Reporting on data readiness
Trustees and IGCs and GAA’s and providers can test their data in many ways but ultimately the data has to make sense in terms of people’s outcomes and if it doesn’t – it is probably in need of cleaning up, a process that needs to start now.
Where there is bad data, it is best to be clear about it. This is something that IGCs and GAAs could report on in their April 2020 statements and I hope that they will. Trustee chair statements come in at different times of the year and are harder to track, I hope that the Pensions Regulator will be looking hard at the effort of trustees to get dashboard ready
If fiduciaries aren’t prepared to “fess up” on their data quality and indicate their state of dashboard readiness, then maybe we need to think about compulsory data audits at annual intervals between now and 2024.
Such data audits could be conducted by firms like ITM who make data cleansing their job and they should be able to issue a data readiness certificate where they consider a scheme has clean enough data to meet the dashboard’s requirements.
If – as I hope happens, the dashboard starts with a low level requirement – perhaps no more than to confirm that someone has money or rights in their scheme, then a certificate of immediate readiness will be less onerous. But to really satisfy members and policyholders, I’d like to see insurers, SIPP managers and occupational schemes having a certificate of pension dashboard readiness that commits the scheme to full participation at the dashboard’s earliest request.
The principle of volunteering
Dr Chris Sier has long advocated a voluntary system of costs disclosure among pension funds, arguing that the moral pressure on those who don’t disclose will be more effective than the pressure of Government through regulation.
I agree with Chris and I think a voluntary approach to dashboard readiness could be adopted quickly and cheaply by schemes and providers who are comfortable in their skins right now. A declaration of being “dashboard ready” would allow Chris Curry and his team to consider that scheme or insurer as an early adopter – just as some schemes were early adopters of NEST, way before NEST was fully open.
Of course a Trustee or IGC could not declare a scheme or book dashboard ready without the agreement of the data provider, but if both were happy, then why shouldn’t good data managers get credit for being ahead of the curve and confident that they do the right thing by their members/policyholders?
Accountability is everything
Which would leave those who cannot issue a voluntary declaration of readiness in that awkward position of explaining to their “customers” why they can’t and more importantly when they think they could.
Schemes and books for whom the answer is “never” should make this plain up front.
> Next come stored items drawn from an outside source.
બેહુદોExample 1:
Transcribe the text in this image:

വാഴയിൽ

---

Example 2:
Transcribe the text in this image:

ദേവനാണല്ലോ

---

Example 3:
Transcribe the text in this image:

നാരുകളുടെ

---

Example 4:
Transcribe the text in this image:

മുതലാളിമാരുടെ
If there are major issues with data loss or corruption then it’s up to fiduciaries to confess this has happened and put themselves in special measures.
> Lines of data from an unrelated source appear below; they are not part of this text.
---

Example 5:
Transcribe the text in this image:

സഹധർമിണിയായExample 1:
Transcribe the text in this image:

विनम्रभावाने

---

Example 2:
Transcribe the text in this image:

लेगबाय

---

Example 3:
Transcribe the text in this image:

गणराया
Accountability is everything, the dad should be outed, the reluctant chivvied and the good rewarded. Without a plan to do this, the pensions dashboard will continue to drift as it has for the past four years.
With a proper system of accountability, I reckon that not just a dashboard – but overall confidence in our pensions – will be greatly enhanced within the next five years.
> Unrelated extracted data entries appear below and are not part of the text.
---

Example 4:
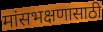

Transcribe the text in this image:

मांसभक्षणासाठी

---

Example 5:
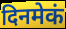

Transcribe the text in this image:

दिनमेकंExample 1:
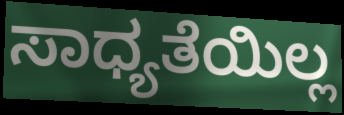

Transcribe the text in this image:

ಸಾಧ್ಯತೆಯಿಲ್ಲ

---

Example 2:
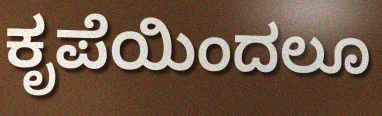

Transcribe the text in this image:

ಕೃಪೆಯಿಂದಲೂ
Henry – good to call this out but can i add another party to the debate – especially for DC /AE – payroll TPAs. From my own experience and anecdotes for many others (just what the eyes roll when payroll TPAs are mentioned in a pensions forum) that there seems to be a bit of a loophole in responsibility and accountability and regulatory oversight. Yes, I know ultimately its the employer’s responsibility to make sure payroll is “fit for purpose” but trust me, at the coal face that’s not as easier y as it would seem.